Most significantly, Scalia's decision neglected to incorporate the individual right to gun ownership to the states through the Fourteenth Amendment. That means that for practical purposes, the only people directly affected by the ruling are the 600,000 residents of Washington, D.C., and the handful of others living in protectorates of the federal government.

To be fair, the plaintiff in the case was a resident of Washington, D.C., and didn't ask the Court to address incorporation. Still, Scalia broached the matter in a footnote but was vague and ambivalent about his intentions, leading to competing interpretations over whether he would or wouldn't be amenable to incorporation.

Scalia has tended to be skeptical of the idea of broadly applying the Bill of Rights to the states. He also has a history of prioritizing his law-and-order instincts over his allegiance to limited government principals and originalism, as he did when he sided with the Court's liberal justices in the medical marijuana case Gonzalez v. Raich.

There, Scalia's fondness for the drug war trumped his alleged federalist principles. His and Justice Anthony Kennedy's vote to validate the federal government's efforts to subvert state laws allowing for the use of medical marijuana essentially halted the Court's incremental, 10-year "federalism revolution," which some speculate may have resulted in overturning Wickard v. Filburn, the 60-year-old Commerce Clause case that broadly expanded the power of Congress to intervene in the most minute of personal affairs.

Until the incorporation issue is resolved—which likely will take years—last week's decision, while symbolically significant, has limited practical effect. It means only that the citizens of Washington, D.C., and other federal protectorates have the right to own a handgun for the purpose of self-protection.

But that right only extends to gun ownership in the home, and even then, it's subject to all sorts of restrictions and licensure requirements. Just how strict those requirements can be (could D.C. pass a six-month waiting period for handgun purchases?) will need to be resolved by litigation.

Outside of D.C., nothing has changed. The Heller decision won't affect other cities with gun restrictions as severe as those in D.C. So-called "assault weapon bans" still are valid. All Heller did outside the nation's capital was remove the possibility that Congress might one day pass a blanket federal ban on all firearm ownership, which seemed like a remote possibility, anyway.

Pan back a bit and the cause for skepticism grows. The Bill of Rights never was intended to be a list of the only rights we have; in fact, the founders worried that future generations might interpret it that way, which is why they included the Ninth and Tenth amendments.

Rather, the Bill of Rights includes the rights the founders considered most important, those necessary to secure and preserve all of the others.

The right to bear arms appears second on the list.

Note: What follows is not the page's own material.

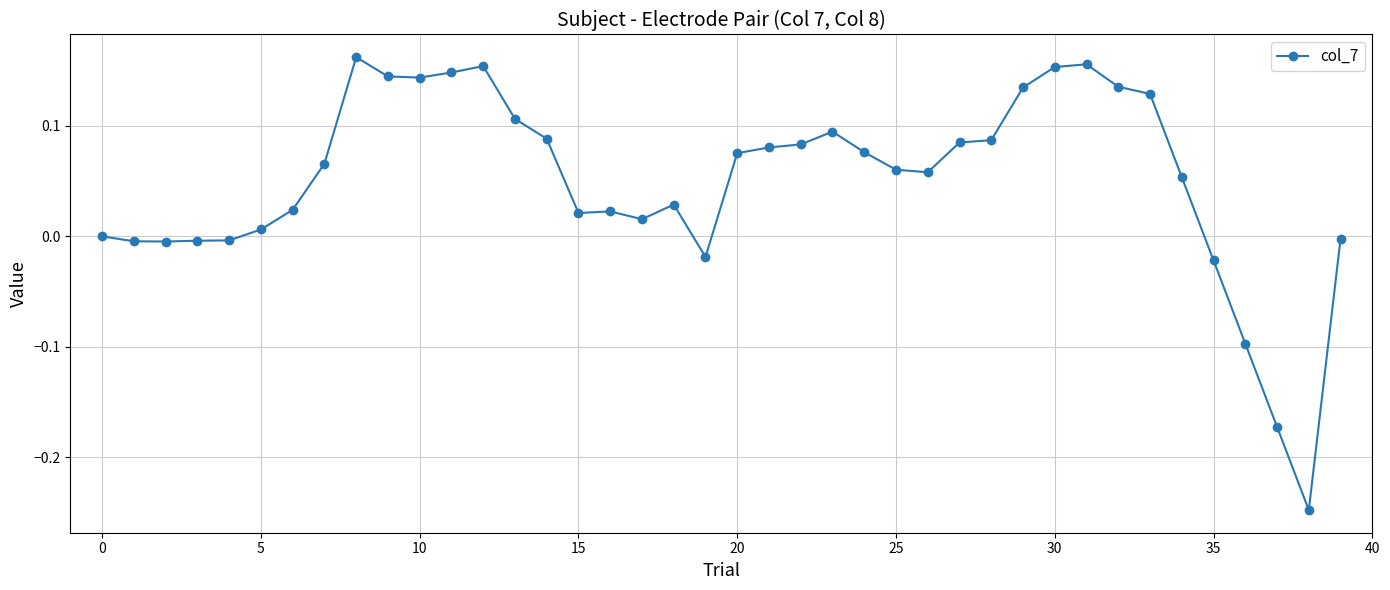

True or false: the data has more than 1 interior local peaks.

True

And yet even here, on an issue that's become a central tenet of conservative philosophy, we have a decision written by the Court's most conservative justice that can't even uphold the second addition to the Bill of Rights without a series of caveats, exceptions, and asides. And it's a ruling that, practically speaking, applies that right to only a sliver of the country's 300 million residents.

As the short-lived "federalism revolution" demonstrates, an incrementalist approach to winning back the liberties we've lost over the years isn't likely to be successful. Indeed, the general trajectory of the Court over American history has—with some exceptions—been toward more power for the government at the expense of individual liberty, not the other way around.

Heller was a symbolic victory, and the lawyers who brought the longshot case should be commended. But time will tell if this symbolic victory evolves into a practical one.

For now, we're still a long way from a blanket, real-world right to keep and bear arms.